Cortisol interferes with the normal hair growth cycle by causing follicles to go into the resting phase too soon.
As a result, your dog will shed more during periods of stress.
Bull terriers shed heavily during the spring and fall seasons.
This is because the changing seasons cause hormonal changes that trigger shedding.
Bull terriers shed their winter coats during the spring to prepare for a lighter summer coat.
In fall, they shed to prepare for heavier coats in winter.
How to Minimize Shedding in Bull Terriers
If you’re worried about hygiene due to shedding, don’t be.
There are different ways to minimize shedding in your pup.
Brushing your pup at least three times a week removes dead hair and fur before they drop into your house.
Moreover, brushing helps spread the natural oil in a dog’s skin for a healthy, moist coat that sheds less.
Bull terriers have soft, short, and glossy coats.
Brushing such coats with hard-bristled brushes can cause injuries.
Only use a soft-bristled dog brush.
Brush the dog from head to tail to prevent dirt from dropping into his ears and eyes.
A Nutritious Diet
As earlier mentioned, a nutritious diet is essential for a healthy coat that sheds less.
Ensure your bull terrier’s diet contains all the nutrients he needs for a healthy coat.
These nutrients include proteins, omega-fatty acids, vitamins, and minerals.
Feed your dog cooked salmon because it’s an excellent source of omega-3 fatty acids.
You can also supplement your dog’s diet with commercial foods rich in these nutrients.
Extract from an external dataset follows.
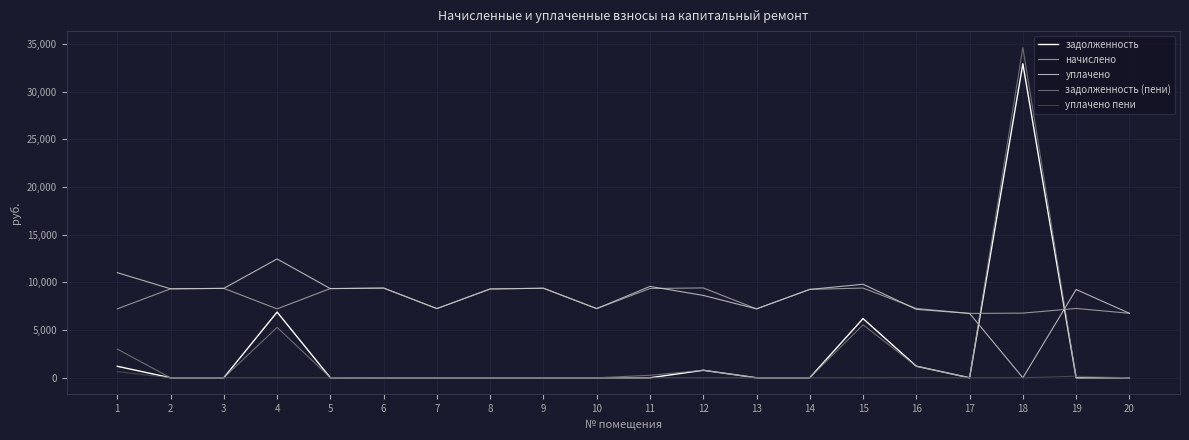

What is the difference between the maximum and second lowest values in the начислено series?

2657.3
Do not expose your pup to stressors, as this will increase his shedding.
Some stressors include loud noises, changes in routine, and separation anxiety.
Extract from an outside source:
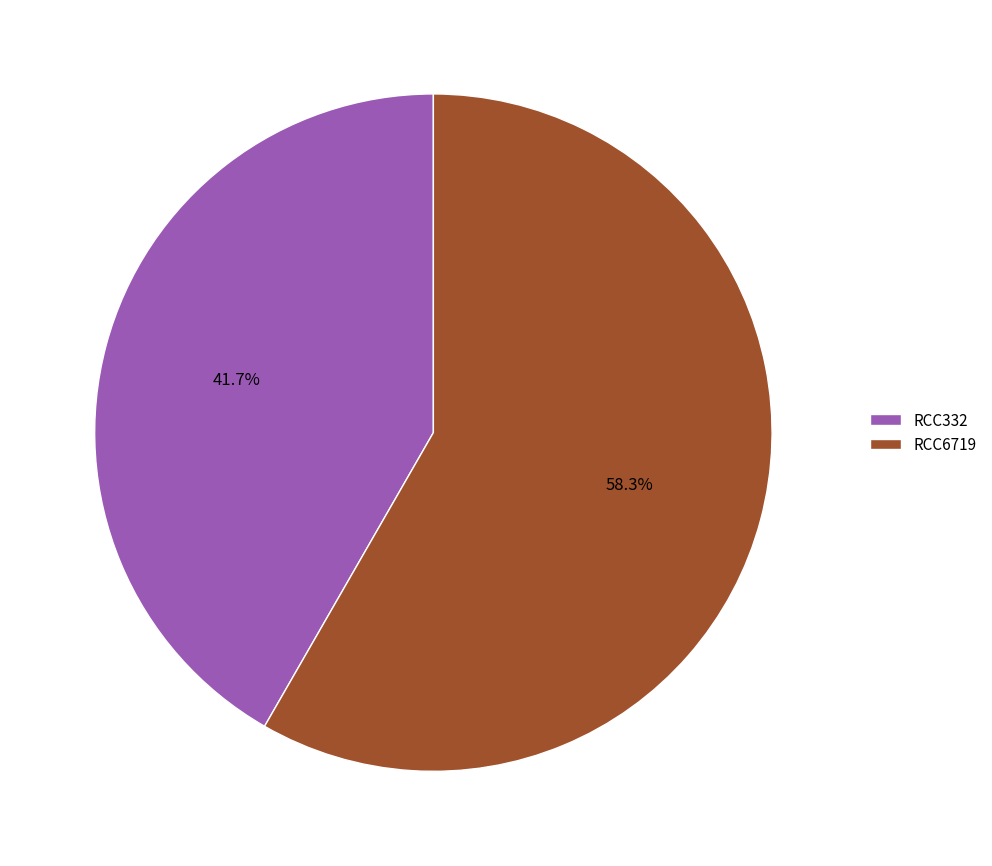

How many slices are in this pie chart?

2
If you can’t avoid such stressors, help your dog cope with them by crate training or desensitization therapy.
Bathing your dog at least once a month helps remove dirt and debris that can clog his hair follicles.
Clogged follicles lead to shedding.
When bathing your dog, use a mild shampoo designed for dogs because human shampoo is too harsh for them.
Also, avoid over-bathing as this strips the natural oils in their skin and causes dryness.
Dryness leads to more shedding.
Frequently Asked Questions
Do bull terriers shed much hair?
No, bull terriers are low-shedders.
However, they shed much hair during the fall and spring seasons.
Are Bull Terriers hypoallergenic?
Bull terriers are not hypoallergenic.
These dogs shed moderately throughout the year.
Bull terriers are low-shedders who shed throughout the year.
However, you should expect an increase in their shedding during the spring and fall seasons.
You can minimize the shedding by brushing, bathing, and feeding your pup a nutritious diet.
Furthermore, ensure your dog is not stressed to prevent cortisol secretion.